**ABOUT THIS EXERCISE**
Below is a listing. Set down exactly the lines from the one containing "left elbow: (328, 196, 7)" through the one containing "right hip: (456, 212, -1)", both ends included, and leave out the rest.

**SOURCE DATA**
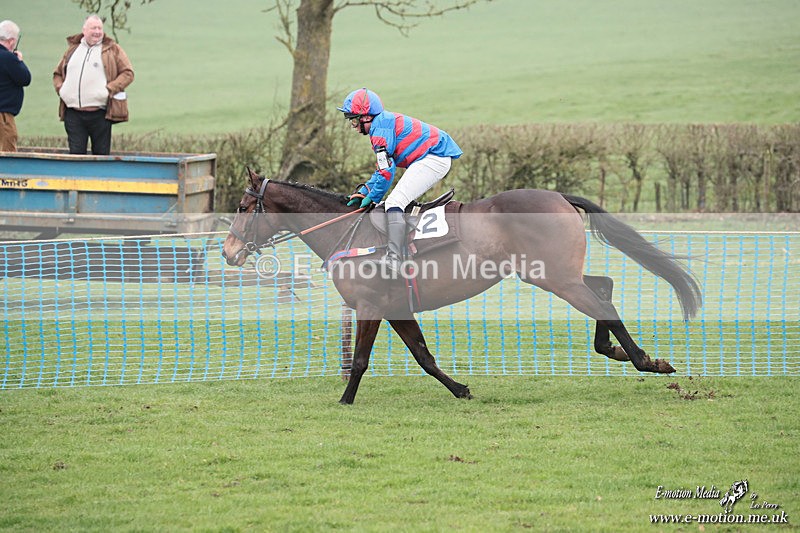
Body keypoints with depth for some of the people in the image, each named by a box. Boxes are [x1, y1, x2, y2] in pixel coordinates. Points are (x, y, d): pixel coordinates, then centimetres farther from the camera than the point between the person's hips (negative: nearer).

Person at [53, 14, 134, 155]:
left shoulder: (112, 49, 7)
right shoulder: (73, 49, 18)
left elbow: (127, 73, 2)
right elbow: (57, 73, 28)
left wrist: (110, 89, -10)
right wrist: (60, 88, 8)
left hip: (99, 113, -3)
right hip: (73, 113, 3)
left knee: (101, 153, 0)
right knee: (76, 152, -1)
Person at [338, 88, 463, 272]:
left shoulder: (381, 128, -13)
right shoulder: (385, 123, 20)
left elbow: (386, 170, -16)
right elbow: (382, 168, 24)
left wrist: (372, 197, -4)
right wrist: (363, 191, 15)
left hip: (434, 158, -11)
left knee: (394, 202, -19)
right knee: (402, 201, 22)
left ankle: (394, 258, -32)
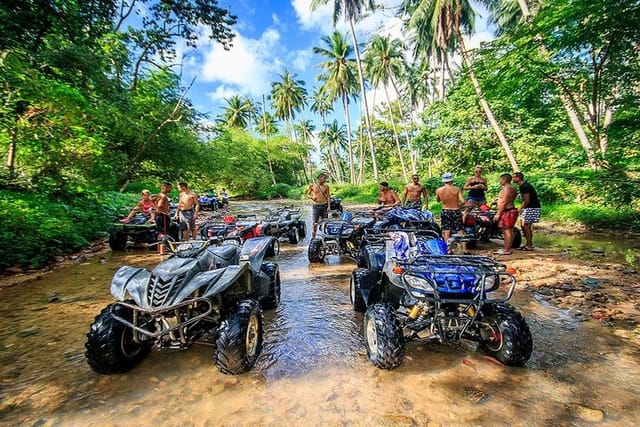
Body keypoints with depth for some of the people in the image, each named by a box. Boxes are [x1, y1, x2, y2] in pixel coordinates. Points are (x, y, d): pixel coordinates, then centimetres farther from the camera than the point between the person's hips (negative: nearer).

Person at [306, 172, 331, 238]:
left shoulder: (326, 187, 6)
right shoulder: (312, 186, 0)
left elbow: (328, 196, 7)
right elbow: (307, 194, 8)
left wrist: (329, 206, -2)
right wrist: (311, 197, -13)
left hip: (324, 206, 2)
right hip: (316, 206, -2)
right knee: (315, 223, -3)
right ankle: (313, 238, 3)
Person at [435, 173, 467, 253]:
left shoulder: (438, 190, -5)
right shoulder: (457, 189, -9)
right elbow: (463, 202, -14)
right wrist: (458, 205, 6)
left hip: (445, 212, 1)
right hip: (456, 212, -1)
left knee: (446, 232, 9)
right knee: (460, 231, 8)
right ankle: (464, 250, 9)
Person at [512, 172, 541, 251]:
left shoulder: (525, 186, -19)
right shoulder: (522, 185, 13)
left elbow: (527, 200, -20)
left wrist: (519, 209, -12)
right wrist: (521, 208, 9)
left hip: (532, 208, -10)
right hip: (528, 208, 10)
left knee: (526, 226, -6)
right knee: (523, 225, 13)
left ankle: (529, 246, 2)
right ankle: (529, 244, 21)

**SOLUTION**
left elbow: (328, 196, 7)
right elbow: (307, 194, 8)
left wrist: (329, 206, -2)
right wrist: (311, 197, -13)
left hip: (324, 206, 2)
right hip: (316, 206, -2)
right knee: (315, 223, -3)
right ankle: (313, 238, 3)
Person at [435, 173, 467, 253]:
left shoulder: (438, 190, -5)
right shoulder: (457, 189, -9)
right elbow: (463, 202, -14)
right wrist: (458, 205, 6)
left hip: (445, 212, 1)
right hip: (456, 212, -1)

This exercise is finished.